SI Social: Timberlake Uses Star Power To Hype MySpace TV

January 11th, 2012 by Search Influence University

[SI Social is a monthly series from Search Influence that looks at what’s going on in the social media world.]

It’s true that most of us may have had a MySpace profile some year ago, but if you’re anything like me, you probably only maintain one major social media profile at a time. So when Facebook got big enough, I pretty much forgot MySpace existed. Then they tried to rebrand and made that ridiculous new logo and you couldn’t help but feel a bit bad for the days when they were king of the social media space. After all, it’s gotta be weird to look back and wonder what changed, right?

Still, when you get the right people in place, they may even have the power to revive old social media giants. Take celeb Justin Timberlake, who is also the co-owner of MySpace. At this year’s CES, Timberlake kicked off the event Monday with some information about how the website is rebranding to include online discussion and real time television. The latter will be called MySpace TV, and it will encompass the site’s 42 million songs and 100,000 music videos. In other words, like a little YouTube right inside MySpace.

Why should you care, you ask? Well, Timberlake says television combined with social networking is the best big thing. “Why text or email your friends to talk about your favorite programs after they’ve aired when you could be sharing the experience with real-time interactivity from anywhere across the globe?” he says.

So the idea is to chat and interact while you watch TV, which in turn means you’ll pay less attention to the actual program and be more distracted than ever. No offense, Justin, but in this world of constant distraction, I hardly think we need more. Still, surely there will be some people who won’t let the glittery loud memories of MySpace weigh them down and give it a shot.

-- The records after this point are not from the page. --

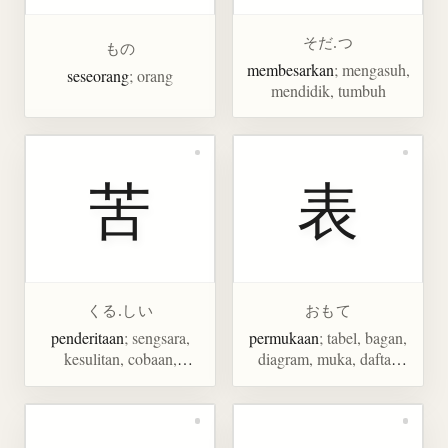
そだ.つ
もの
membesarkan
; mengasuh,
seseorang
; orang
mendidik, tumbuh
苦
表
くる.しい
おもて
penderitaan
; sengsara,
permukaan
; tabel, bagan,
kesulitan, cobaan,
diagram, muka, daftar,
khawatir, pahit, meringis
menyatakan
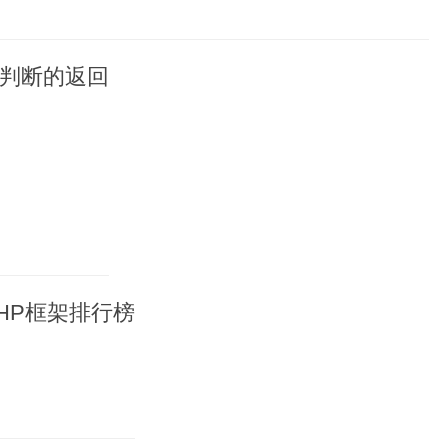
量判断的返回
PHP框架排行榜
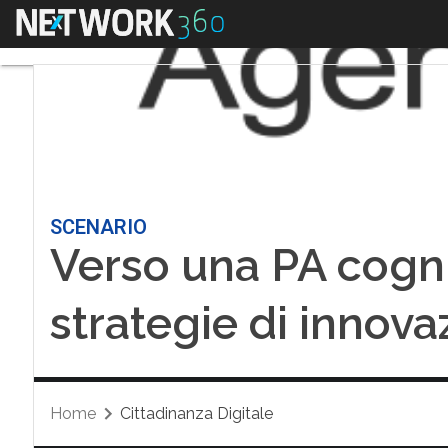
Menu
SCENARIO
Verso una PA cogni
strategie di innova
Home
Cittadinanza Digitale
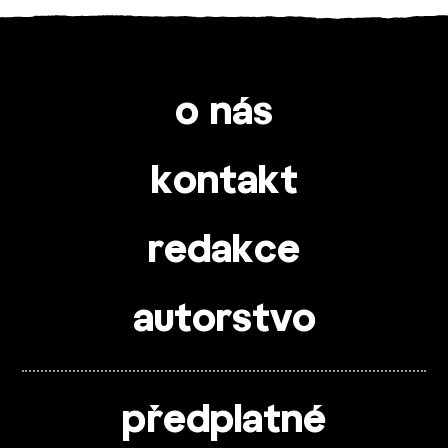
o nás
kontakt
redakce
autorstvo
předplatné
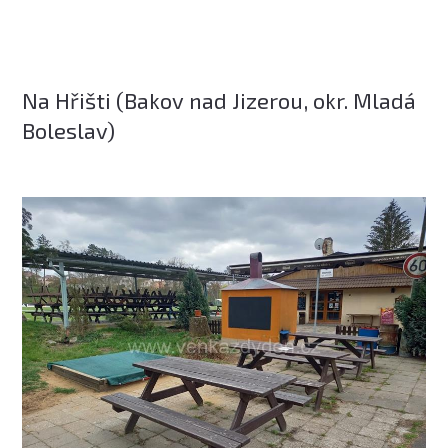
Na Hřišti (Bakov nad Jizerou, okr. Mladá
Boleslav)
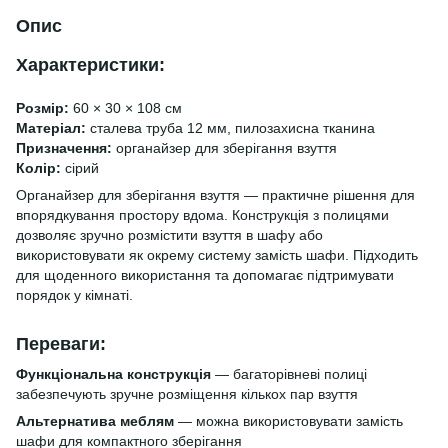
Опис
Характеристики:
Розмір:
60 × 30 × 108 см
Матеріал:
сталева труба 12 мм, пилозахисна тканина
Призначення:
органайзер для зберігання взуття
Колір:
сірий
Органайзер для зберігання взуття — практичне рішення для
впорядкування простору вдома. Конструкція з полицями
дозволяє зручно розмістити взуття в шафу або
використовувати як окрему систему замість шафи. Підходить
для щоденного використання та допомагає підтримувати
порядок у кімнаті.
Переваги:
Функціональна конструкція
— багаторівневі полиці
забезпечують зручне розміщення кількох пар взуття
Альтернатива меблям
— можна використовувати замість
шафи для компактного зберігання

When it comes to social media, it seems it’s less about what features your site offers and more about where your friends are. For instance, with last year’s Google+ launch, many users seemed excited by the prospects of the new system and to give it a shot over Facebook. However, a few months after the launch, most people were still sitting on Facebook. Why? Not necessarily because it provides the superior networking service, but because their friends were still there — and they want to be where their friends are.

What do you think of interacting with friends via social media while you watch a show? Do you want that option? Would you rather just send a text? Or do you want to be drowned in all the social media you can handle and more?